* [Compiti da svolgere]:
[A] Rispondi alle seguenti domande sul brano, indicando ogni risposta con lo stesso numero della domanda.
(i) Chi, secondo il brano, non fece mai peccato e fu santificato nel ventre della madre?
(ii) Quale via vide la persona a cui ci si rivolge quando le fu donato il lume?
(iii) Con che cosa, secondo il demonio, quella persona lo percuote?
[B] Trascrivi fedelmente il tratto del brano che va da "Sai che alora" fino a "fece tanta penitenzia!".
[C] Nelle parole del demonio che iniziano con «Maladecta sia tu», elenca tutte le diverse forme verbali coniugate alla prima persona singolare.

* [Brano riportato]:
|---|
Sai che alora el dimonio fuggí.
E tornando poi con l'altra, cioè di volerti levare in alto per superbia, dicendo:
- Tu se' perfecta e piacevole a Dio; non bisogna piú che t'affliga né che pianga e' difecti tuoi;
- donandoti Io alora el lume, vedesti la via che ti conveniva fare, cioè d'umiliarti; e rispondesti al dimonio, dicendo:
- Miserabile a me!
Giovanni Baptista non fece mai peccato e fu sanctificato nel ventre della madre, e nondimeno fece tanta penitenzia!
E io ho commessi cotanti difecti, e non cominciai mai a cognoscerlo con pianto e vera contrizione, vedendo chi è Dio che è offeso da me, e chi so' io che l'offendo!
- Allora el dimonio non potendo sostenere l'umilitá della mente né la speranza della mia bontá, disse a te:
- Maladecta sia tu, ché modo non posso trovare con teco!
Se io ti pongo abasso per confusione, e tu ti levi in alto a la misericordia.
E se io ti pongo in alto, e tu ti poni abasso, venendo ne l'inferno per umilitá, e intro lo 'nferno mi perseguiti.
Sí che io non tornarò piú a te, però che tu mi percuoti col bastone della caritá.
|---|
* [Dati archiviati]:
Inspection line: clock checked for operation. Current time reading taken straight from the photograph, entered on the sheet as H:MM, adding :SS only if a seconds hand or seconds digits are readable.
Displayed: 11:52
|---|
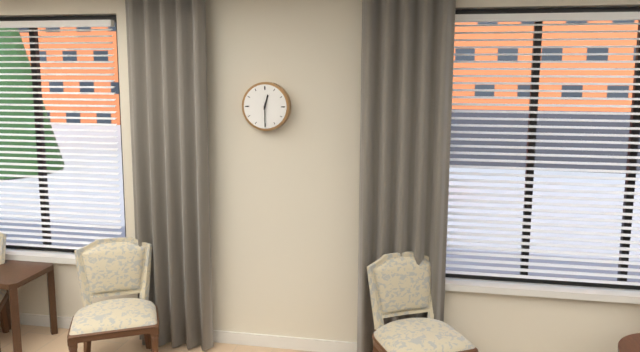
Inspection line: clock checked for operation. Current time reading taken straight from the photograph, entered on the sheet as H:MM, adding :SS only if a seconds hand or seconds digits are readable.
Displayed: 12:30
|---|
* [Risposte ai compiti]:
[A]
(i) Giovanni Battista.
(ii) La via di umiliarsi.
(iii) Col bastone della carità.

[B]
Sai che alora el dimonio fuggí.
E tornando poi con l'altra, cioè di volerti levare in alto per superbia, dicendo:
- Tu se' perfecta e piacevole a Dio; non bisogna piú che t'affliga né che pianga e' difecti tuoi;
- donandoti Io alora el lume, vedesti la via che ti conveniva fare, cioè d'umiliarti; e rispondesti al dimonio, dicendo:
- Miserabile a me!
Giovanni Baptista non fece mai peccato e fu sanctificato nel ventre della madre, e nondimeno fece tanta penitenzia!

[C] posso, pongo, tornarò